El ideal para Google de sistemas como LaMDA es llegar un día a construir un modelo de IA que pueda comprender textos en diferentes idiomas, identificar imágenes y generar conversaciones e historia. Esto tendría como ventaja añadida la adquisición de conceptos en los que no se le habrá entrenado antes. Bajo el nombre de Pathway AI Architecture, Google está trabajando para superar el modelo en el que se entrena a un sistema para una tarea concreta. Dicho de otro modo, que sea multifuncional y combine habilidades cognitivas para aprender nuevas tareas.
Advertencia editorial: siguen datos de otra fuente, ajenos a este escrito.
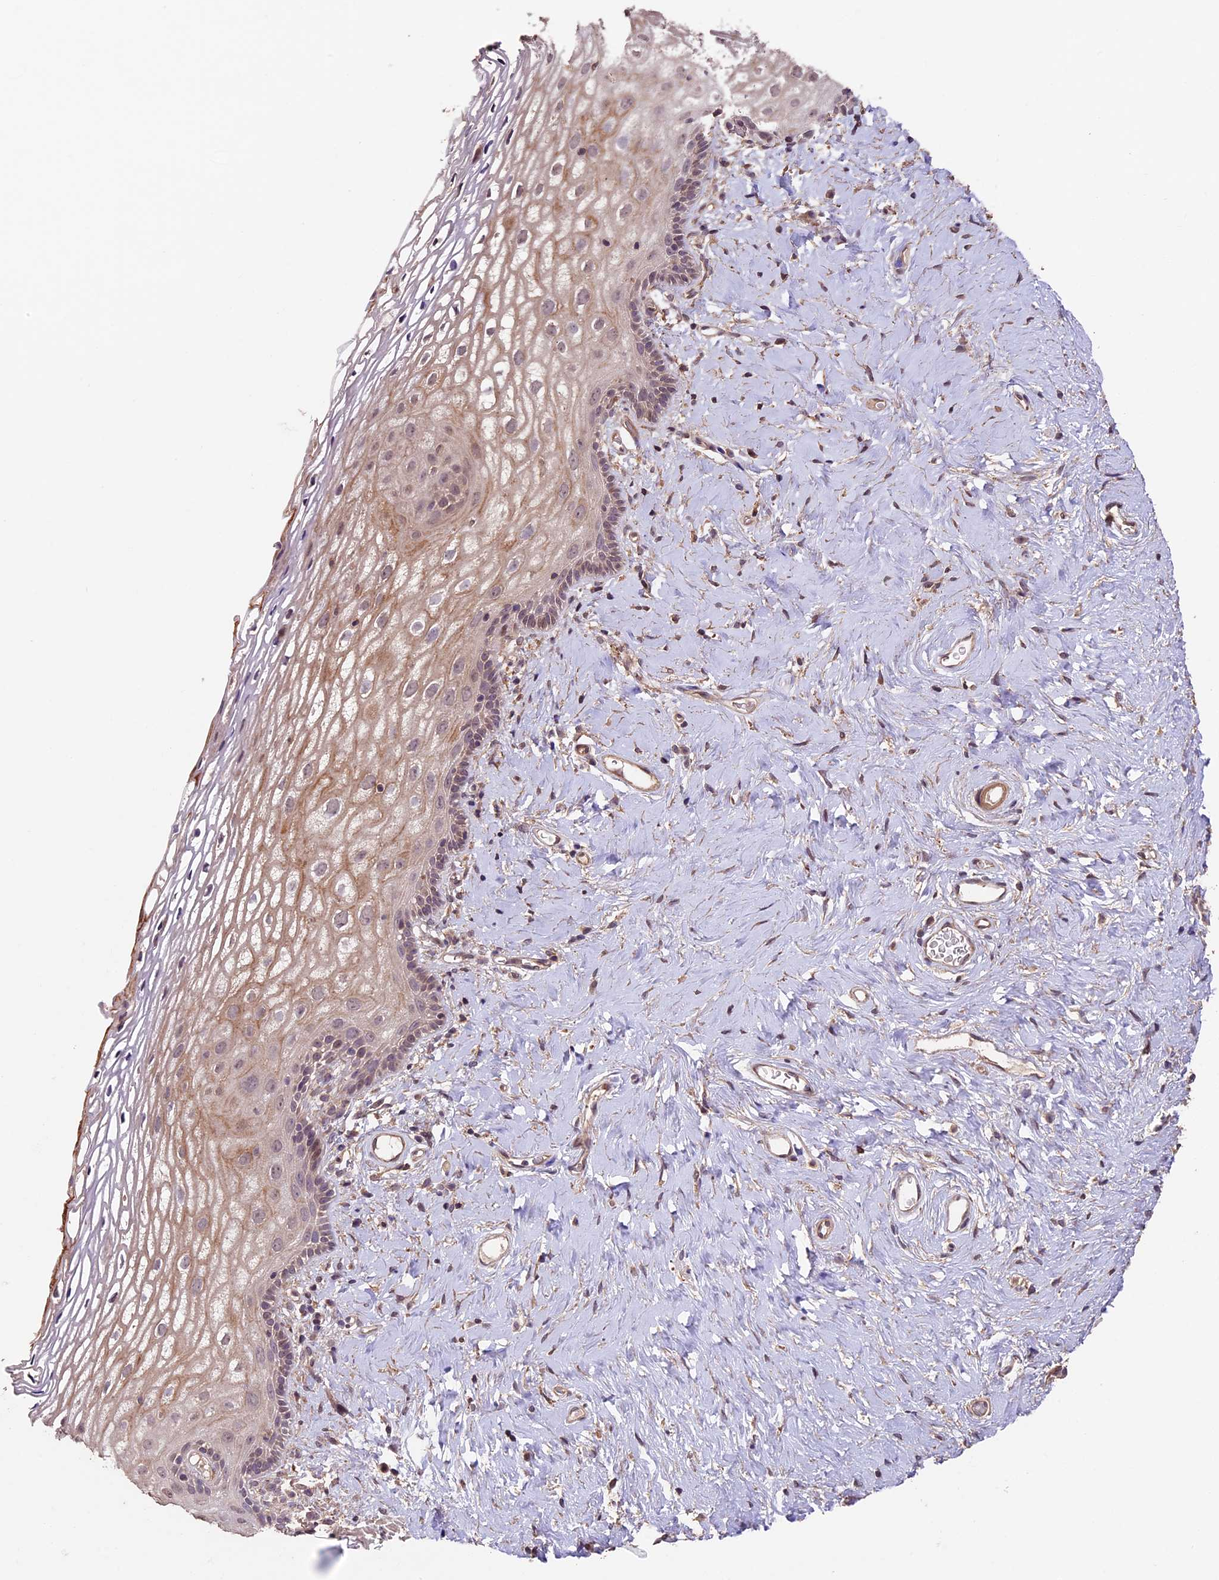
{"staining": {"intensity": "weak", "quantity": "25%-75%", "location": "cytoplasmic/membranous"}, "tissue": "vagina", "cell_type": "Squamous epithelial cells", "image_type": "normal", "snomed": [{"axis": "morphology", "description": "Normal tissue, NOS"}, {"axis": "morphology", "description": "Adenocarcinoma, NOS"}, {"axis": "topography", "description": "Rectum"}, {"axis": "topography", "description": "Vagina"}], "caption": "The image reveals a brown stain indicating the presence of a protein in the cytoplasmic/membranous of squamous epithelial cells in vagina.", "gene": "GNB5", "patient": {"sex": "female", "age": 71}}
El verdadero peligro de dar pábulo a delirios como el de Lemoine reside en que desvía a los investigadores de los problemas reales a los que tienen que enfrentarse los usuarios de la IA. El marco regulatorio que empieza a abrirse paso en asuntos como la seguridad o en procesos de contratación, tendrá que combatir los sesgos inaceptables. Tanto en Europa como en Estados Unidos, estas cuestiones son objeto de debate. La Ley de Servicios Digitales de la Unión Europea, próxima a entrar en vigor, obliga a las plataformas a etiquetar como artificial cualquier imagen, audio o video al estilo de un deepfake. La propia Timmit Gebru, ahora al frente de una organización sin fines lucrativos – Distributed AI Research – apuntaba tras ser despedida de Google la oportunidad de centrarse en el bienestar humano en lugar de perderse en discusiones estériles.